WORK TO DO: Pick out each line in the data below that contains the string "latitude", treating uppercase and lowercase letters as different, and copy those lines.
— BEGIN RECORDS SHOWN —
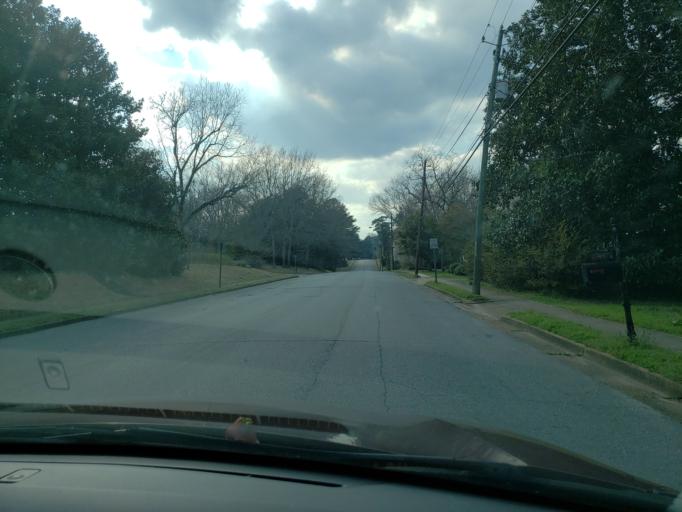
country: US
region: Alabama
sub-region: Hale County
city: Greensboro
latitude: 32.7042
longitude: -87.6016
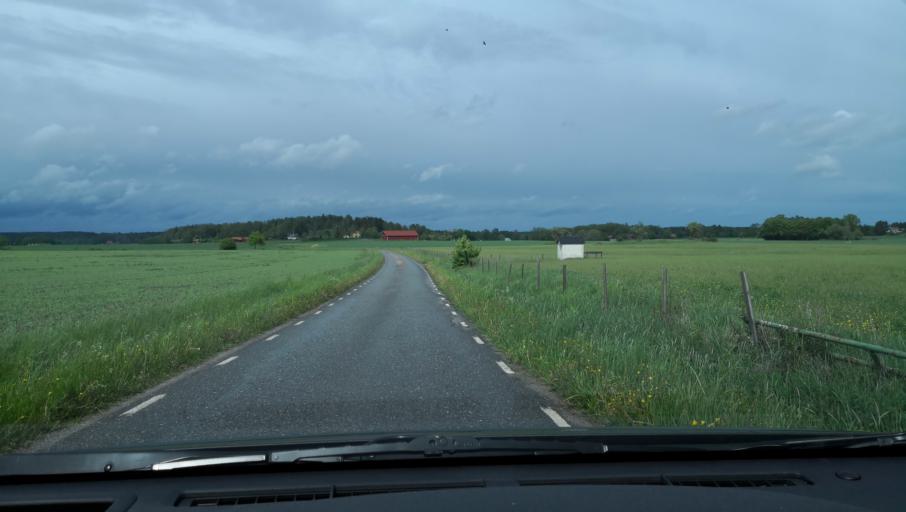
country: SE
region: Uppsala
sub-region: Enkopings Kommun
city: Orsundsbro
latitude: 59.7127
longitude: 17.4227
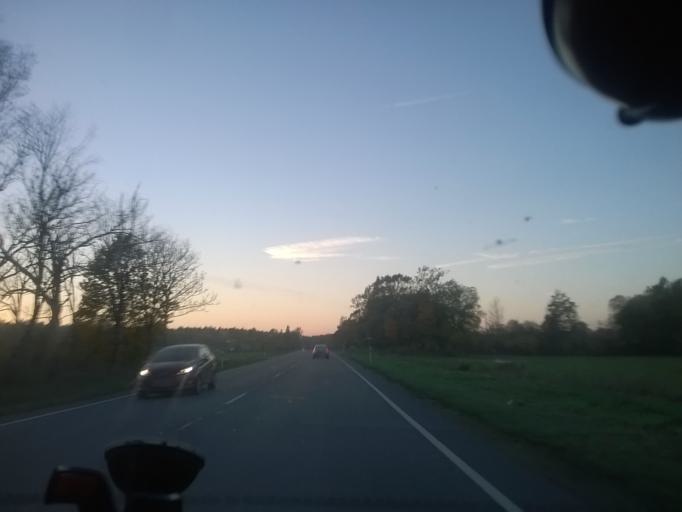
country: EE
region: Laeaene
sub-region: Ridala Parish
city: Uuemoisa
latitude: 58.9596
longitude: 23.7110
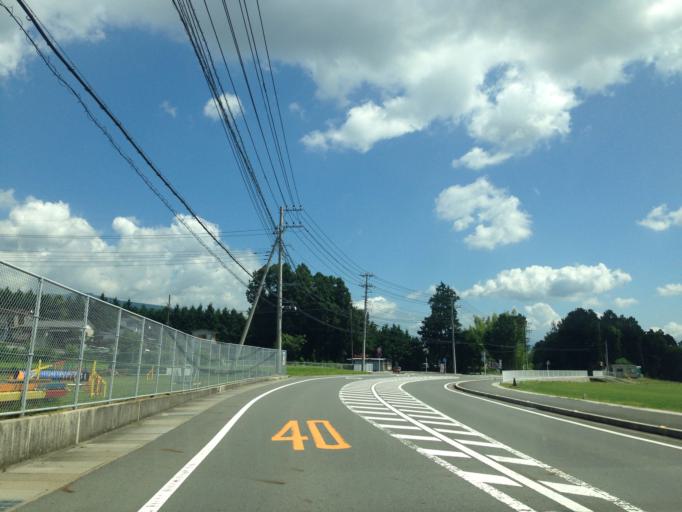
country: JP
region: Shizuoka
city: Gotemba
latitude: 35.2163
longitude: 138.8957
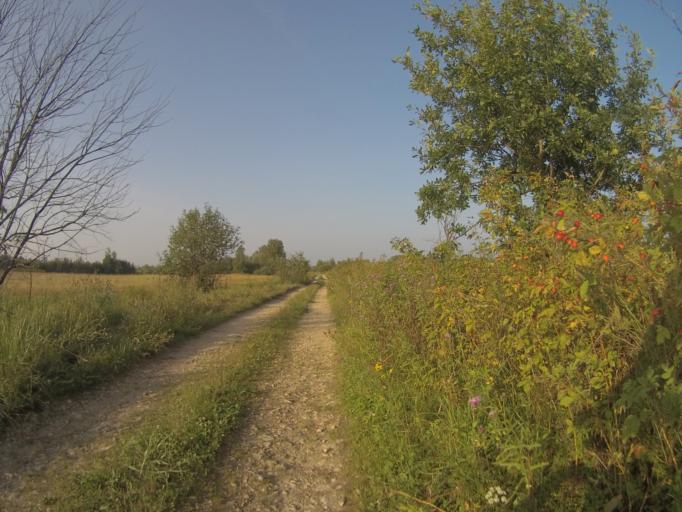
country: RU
— END RECORDS SHOWN —
RESPONSE:
latitude: 32.7042
latitude: 59.7127
latitude: 58.9596
latitude: 35.2163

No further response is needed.